While other attorneys may be able to help represent you in questioning or in court, a DUI attorney is definitely the best to give you hope for a favorable outcome.
3. Get Bail
Either get somebody that you know or call a bail bondsman. Most states will require cash bail for your release after a DWI arrest.
While you will likely have to pay a fee upfront, it is still easier to afford than losing your job and staying in jail.
It is a bail bondsman’s job to ensure that you show up at all of your court hearings. Be sure to show up to them all, or they will likely come looking for you.
4. Request a DMV Hearing
Outside of the potential criminal charges, a DMV hearing must be scheduled to determine if your license will be suspended.

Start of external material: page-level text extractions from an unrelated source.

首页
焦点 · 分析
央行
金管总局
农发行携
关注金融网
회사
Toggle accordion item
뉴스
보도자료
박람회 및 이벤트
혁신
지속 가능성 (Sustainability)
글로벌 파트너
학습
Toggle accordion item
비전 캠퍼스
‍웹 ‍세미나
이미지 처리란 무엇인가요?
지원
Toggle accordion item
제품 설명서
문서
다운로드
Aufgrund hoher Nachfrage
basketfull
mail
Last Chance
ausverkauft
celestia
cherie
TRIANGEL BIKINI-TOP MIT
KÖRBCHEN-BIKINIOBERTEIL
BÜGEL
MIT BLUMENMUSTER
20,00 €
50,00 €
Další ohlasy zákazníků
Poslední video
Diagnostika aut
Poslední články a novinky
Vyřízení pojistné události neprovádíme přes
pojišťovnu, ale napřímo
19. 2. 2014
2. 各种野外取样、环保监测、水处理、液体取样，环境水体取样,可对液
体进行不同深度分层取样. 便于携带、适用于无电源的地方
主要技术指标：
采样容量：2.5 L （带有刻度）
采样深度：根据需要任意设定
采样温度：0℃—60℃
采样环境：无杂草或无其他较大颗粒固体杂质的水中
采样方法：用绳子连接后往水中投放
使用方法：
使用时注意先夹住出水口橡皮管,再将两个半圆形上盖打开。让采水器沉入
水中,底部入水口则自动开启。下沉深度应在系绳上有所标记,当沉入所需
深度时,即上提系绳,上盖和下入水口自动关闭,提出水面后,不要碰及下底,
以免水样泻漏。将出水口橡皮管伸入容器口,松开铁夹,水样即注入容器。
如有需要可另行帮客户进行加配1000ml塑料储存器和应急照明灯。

Most states have a time limit after your arrest for you to request a hearing. It is most commonly 10 days, including weekends.
This means you should consult your lawyer and set up a time for a hearing immediately.
5. Prepare For Your Hearings
Remain in contact with your lawyer prior to your arraignment. The arraignment is the portion where you enter your plea.
Consult with your lawyer prior to the arraignment, and afterward, especially if you plead not guilty. In this case, it is time to prepare for a trial.
After your DWI arrest, it is normal to feel overwhelmed and nervous. However, it is in your best interest to remain calm, be patient, and follow these steps.
Don’t spend time in jail or lose your job because of one mistake. Get the legal help that you need and move on to a fresh start!